Efficient Adaptive Ensembling for Image Classification
Antonio Bruno, Davide Moroni, Massimo Martinelli
TL;DR
This work tackles the problem of improving image classification accuracy without large increases in model complexity. It introduces Efficient Adaptive Ensembling, which trains two EfficientNet-b0 weak learners on disjoint subsets (bagging) and fuses their representations with a trainable feature-level combiner, resulting in improved accuracy with far fewer parameters and FLOPs. The method achieves an average accuracy gain of $0.5\%$ while reducing parameters by $5$–$60$ times and FLOPs by $10$–$100$ times, demonstrating a practical path to greener, faster high-performance image classification. The approach also provides a framework for extending ensembling to other CV tasks like detection and segmentation, and invites exploration of alternative bagging strategies and fusion mechanisms.
Abstract
In recent times, with the exception of sporadic cases, the trend in Computer Vision is to achieve minor improvements compared to considerable increases in complexity.
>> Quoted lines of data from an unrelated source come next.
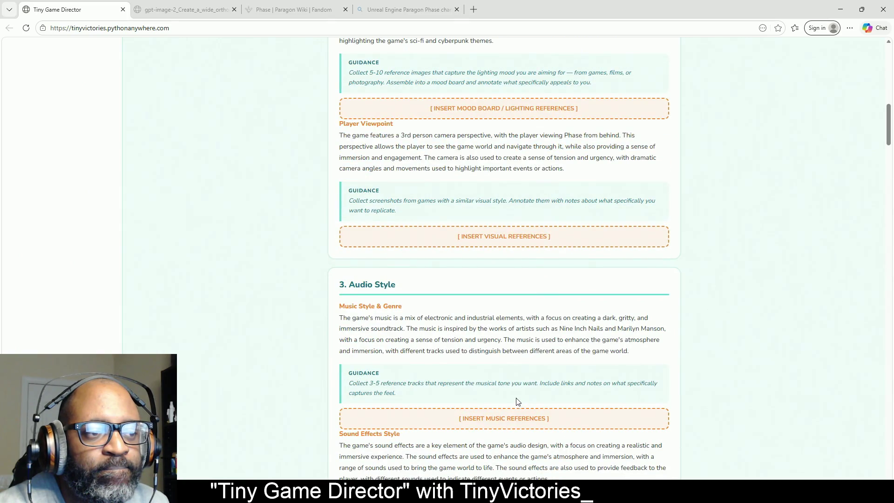
pyautogui.scroll(1, 505, 434)
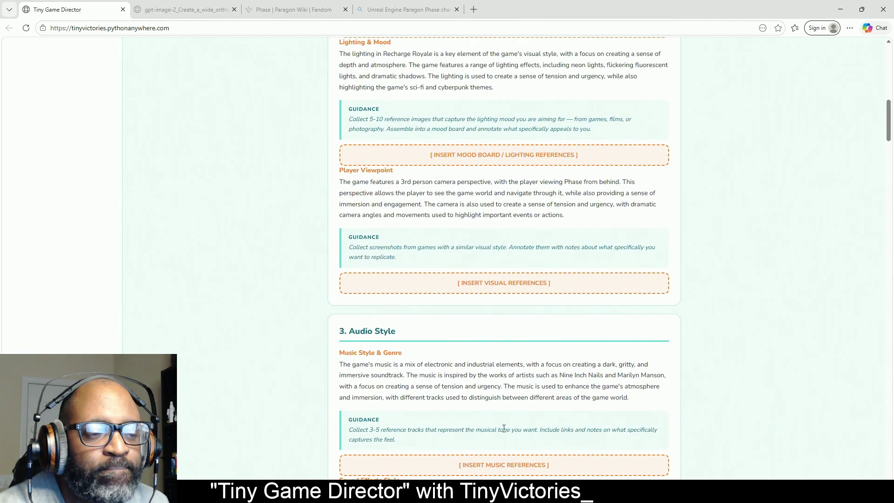
pyautogui.scroll(-5, 504, 428)
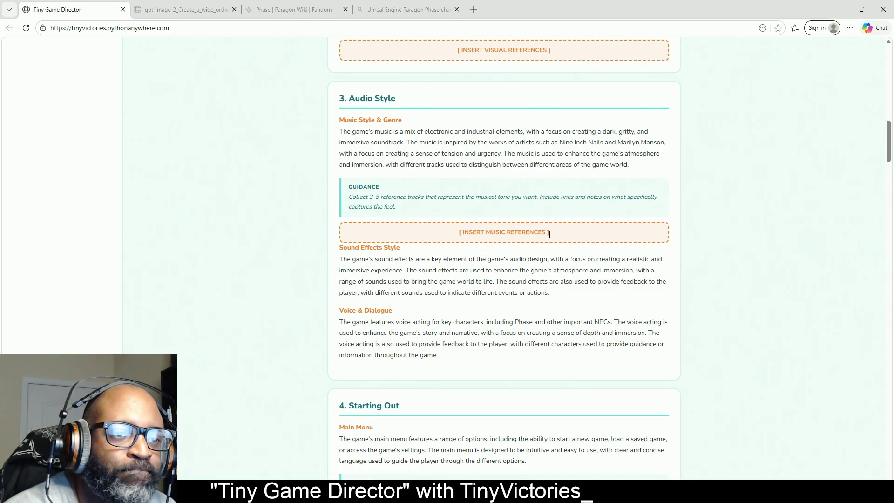
pyautogui.moveTo(549, 233); pyautogui.dragTo(452, 241)
pyautogui.click(452, 241)
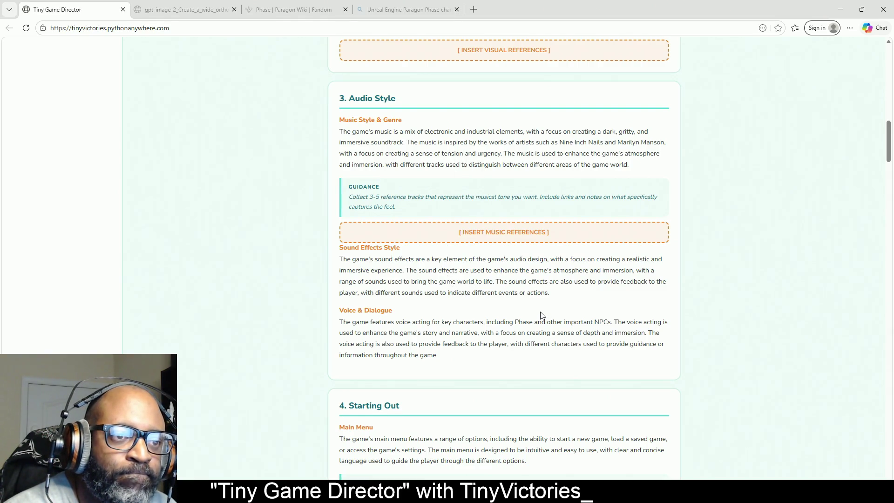
pyautogui.scroll(5, 542, 316)
pyautogui.scroll(2, 540, 317)
pyautogui.moveTo(553, 329); pyautogui.dragTo(455, 340)
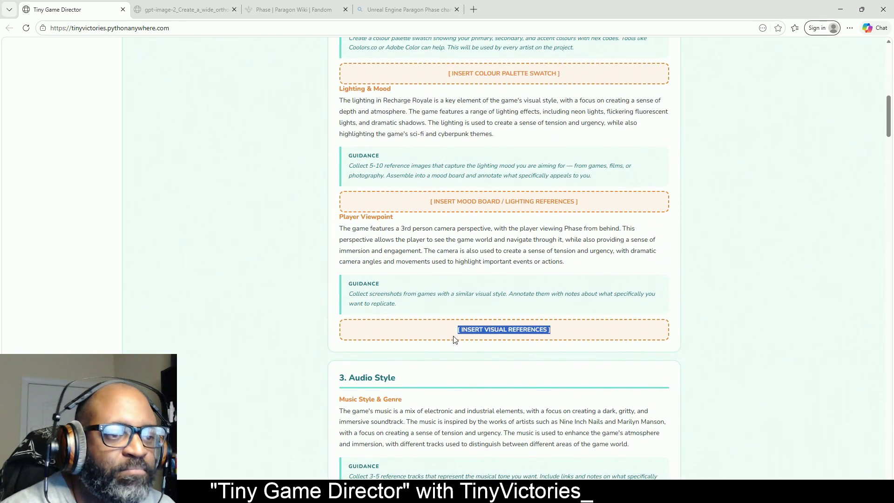
pyautogui.moveTo(582, 203)
pyautogui.mouseDown()
pyautogui.moveTo(424, 217)
pyautogui.moveTo(425, 205)
pyautogui.mouseUp()
pyautogui.click(554, 78)
pyautogui.moveTo(554, 78)
pyautogui.mouseDown()
pyautogui.moveTo(433, 88)
pyautogui.moveTo(446, 75)
pyautogui.mouseUp()
pyautogui.scroll(-3, 508, 222)
pyautogui.scroll(-7, 508, 222)
pyautogui.moveTo(551, 252); pyautogui.dragTo(448, 259)
pyautogui.click(533, 308)
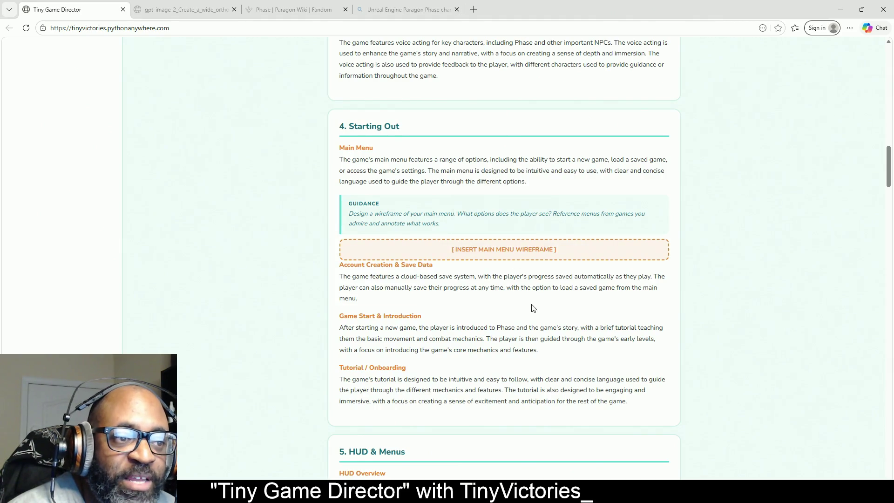
pyautogui.tripleClick(534, 308)
pyautogui.moveTo(586, 253); pyautogui.dragTo(441, 255)
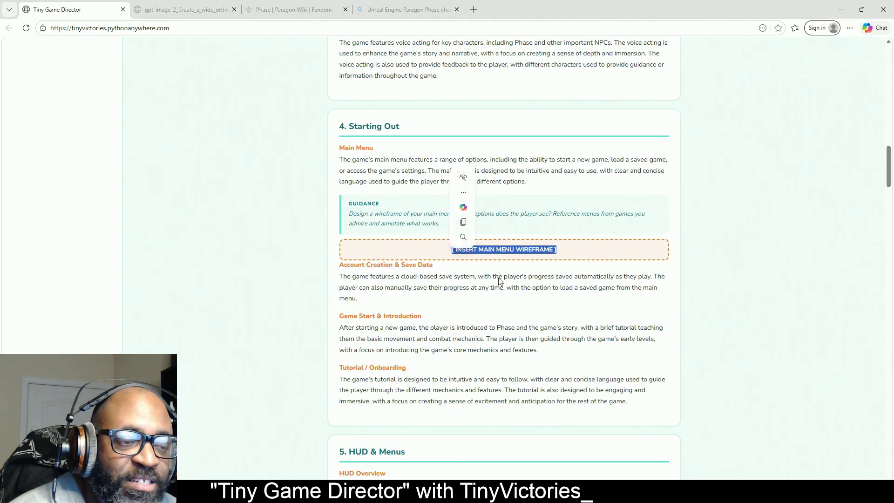
pyautogui.scroll(-6, 535, 275)
pyautogui.scroll(-5, 510, 271)
pyautogui.scroll(20, 456, 271)
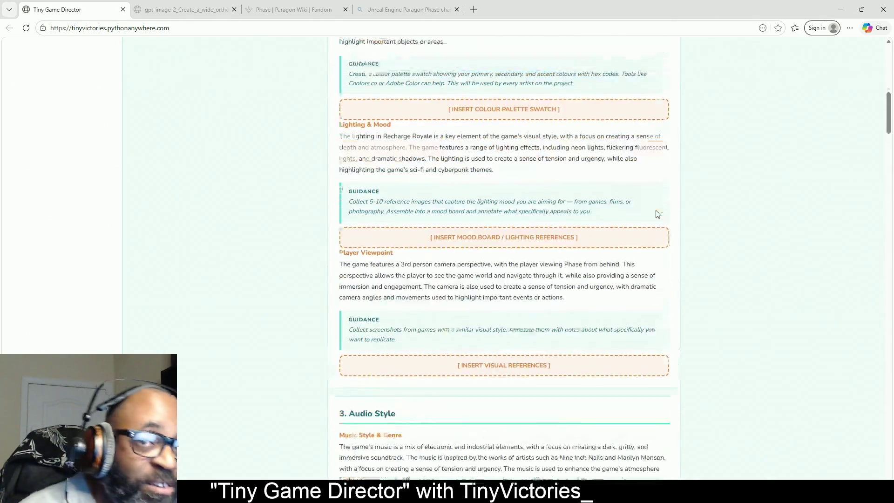
pyautogui.scroll(12, 658, 214)
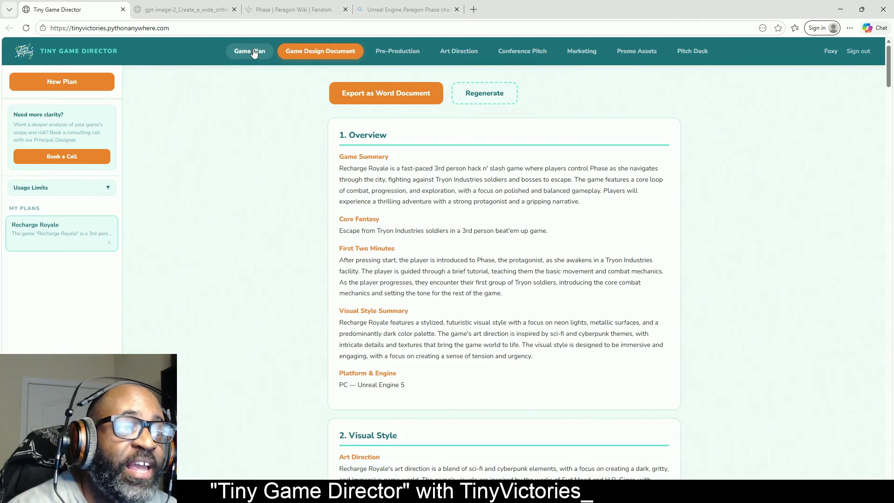
# Return to the Game Plan page and select the Recharge Royale game idea description
pyautogui.click(254, 53)
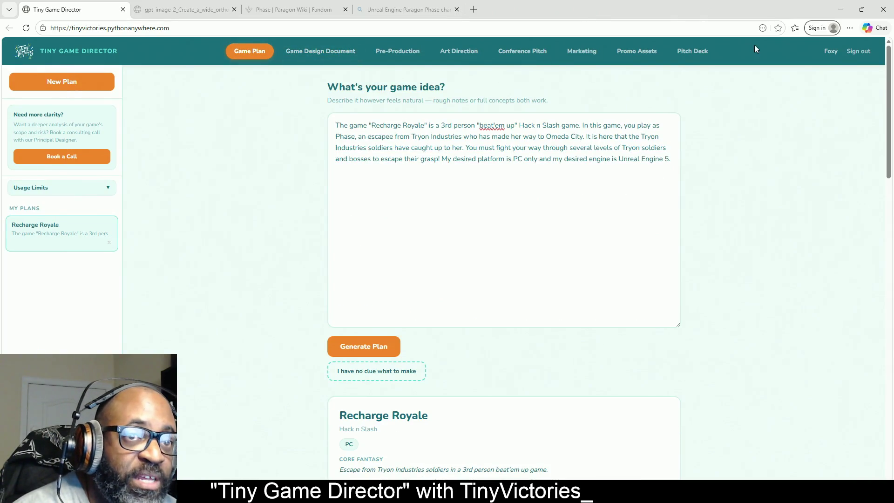
pyautogui.moveTo(671, 159)
pyautogui.mouseDown()
pyautogui.moveTo(515, 159)
pyautogui.moveTo(318, 135)
pyautogui.moveTo(307, 115)
pyautogui.mouseUp()
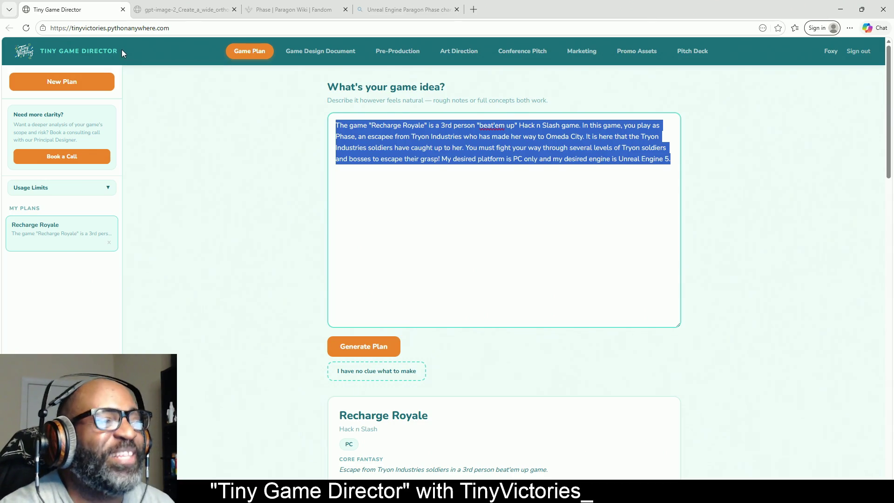
pyautogui.click(122, 49)
pyautogui.moveTo(108, 51); pyautogui.dragTo(134, 55)
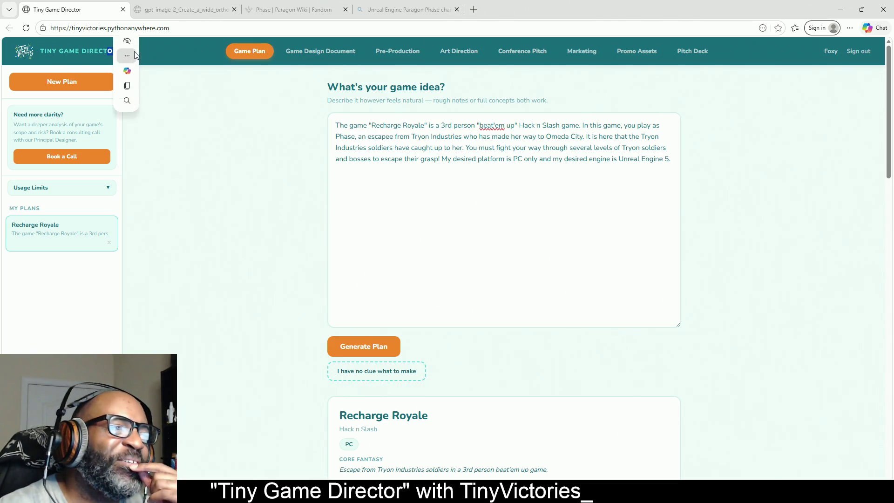
pyautogui.click(134, 55)
pyautogui.click(189, 161)
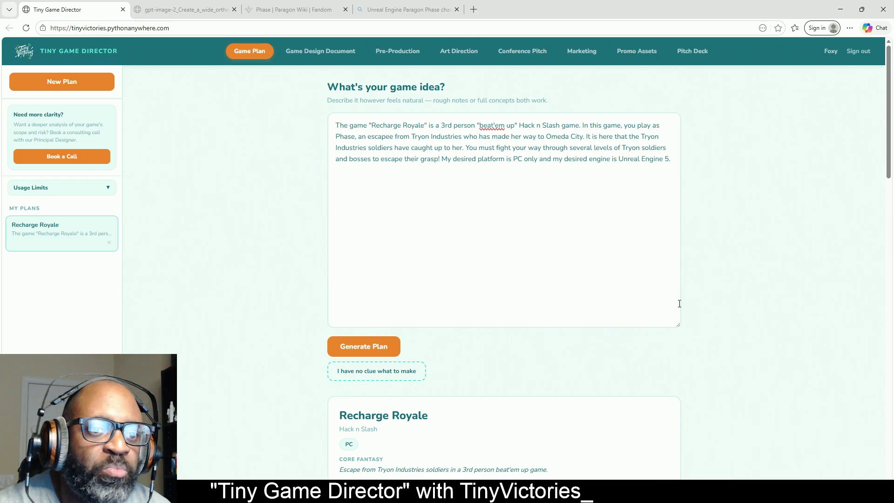
# Shrink the game idea text box to about 140 px tall
pyautogui.moveTo(678, 325); pyautogui.dragTo(684, 175)
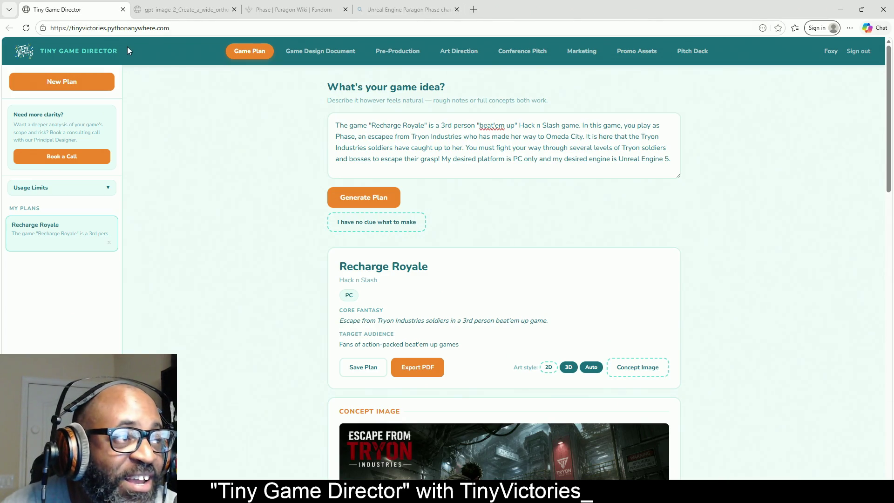
pyautogui.moveTo(122, 52)
pyautogui.mouseDown()
pyautogui.moveTo(34, 55)
pyautogui.moveTo(117, 52)
pyautogui.mouseUp()
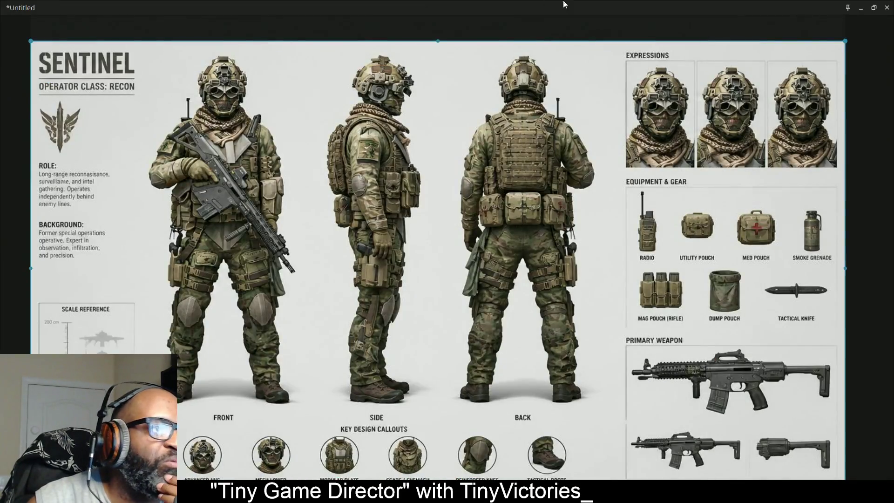
# Take the PureRef board out of full screen and toggle its window lock with Ctrl+W
pyautogui.click(874, 8)
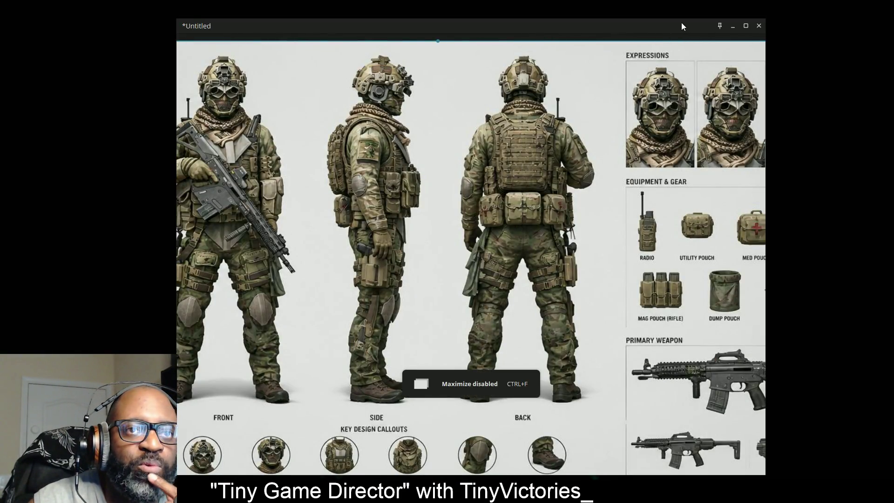
pyautogui.press('ctrl+w')
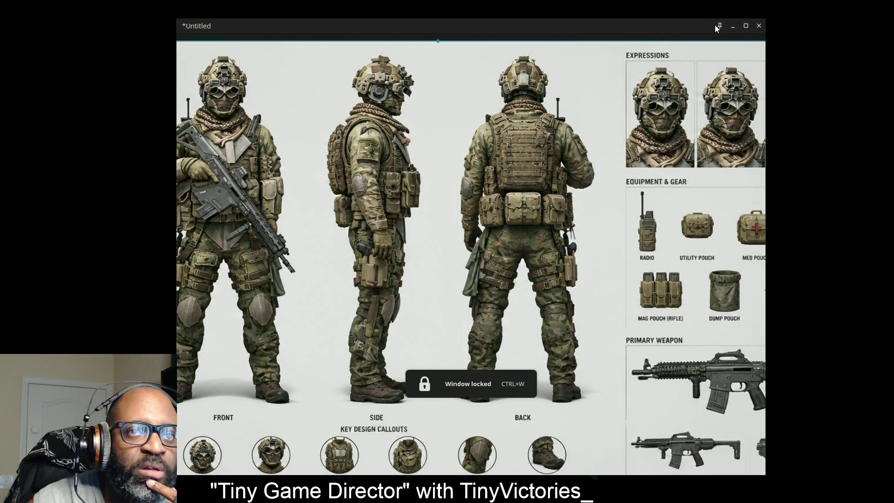
pyautogui.press('ctrl+w')
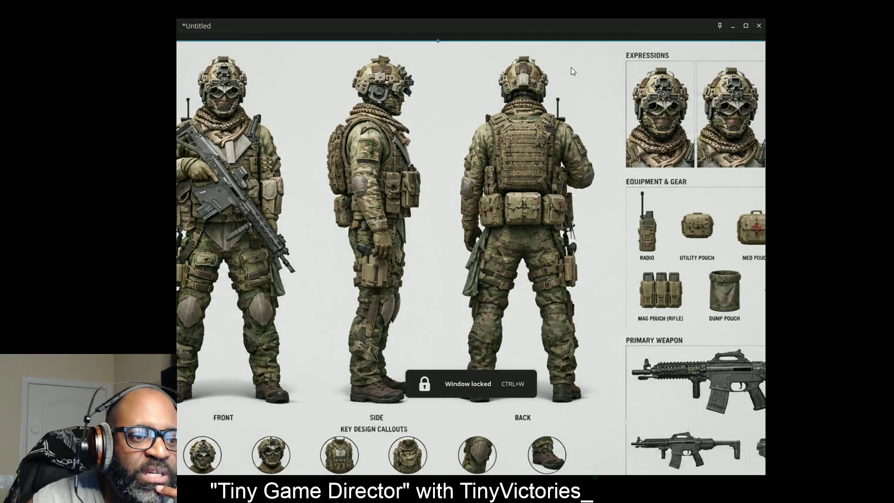
pyautogui.press('ctrl+w')
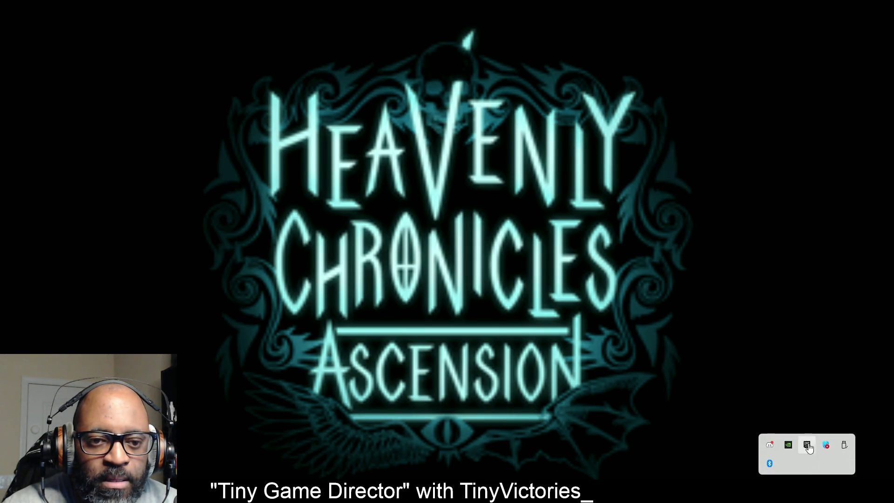
# Launch Unreal Engine from the Epic Games tray icon and approve the admin prompt
pyautogui.rightClick(810, 449)
pyautogui.click(828, 367)
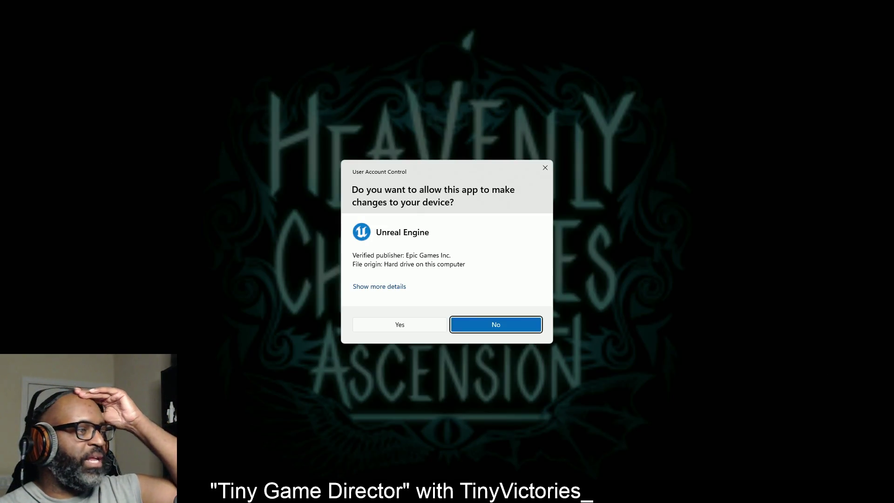
pyautogui.click(382, 322)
To reverse this trend, we propose a novel method to boost image classification performances without increasing complexity. To this end, we revisited ensembling, a powerful approach, often not used properly due to its more complex nature and the training time, so as to make it feasible through a specific design choice. First, we trained two EfficientNet-b0 end-to-end models (known to be the architecture with the best overall accuracy/complexity trade-off for image classification) on disjoint subsets of data (i.e. bagging). Then, we made an efficient adaptive ensemble by performing fine-tuning of a trainable combination layer. In this way, we were able to outperform the state-of-the-art by an average of 0.5$\%$ on the accuracy, with restrained complexity both in terms of the number of parameters (by 5-60 times), and the FLoating point Operations Per Second (FLOPS) by 10-100 times on several major benchmark datasets.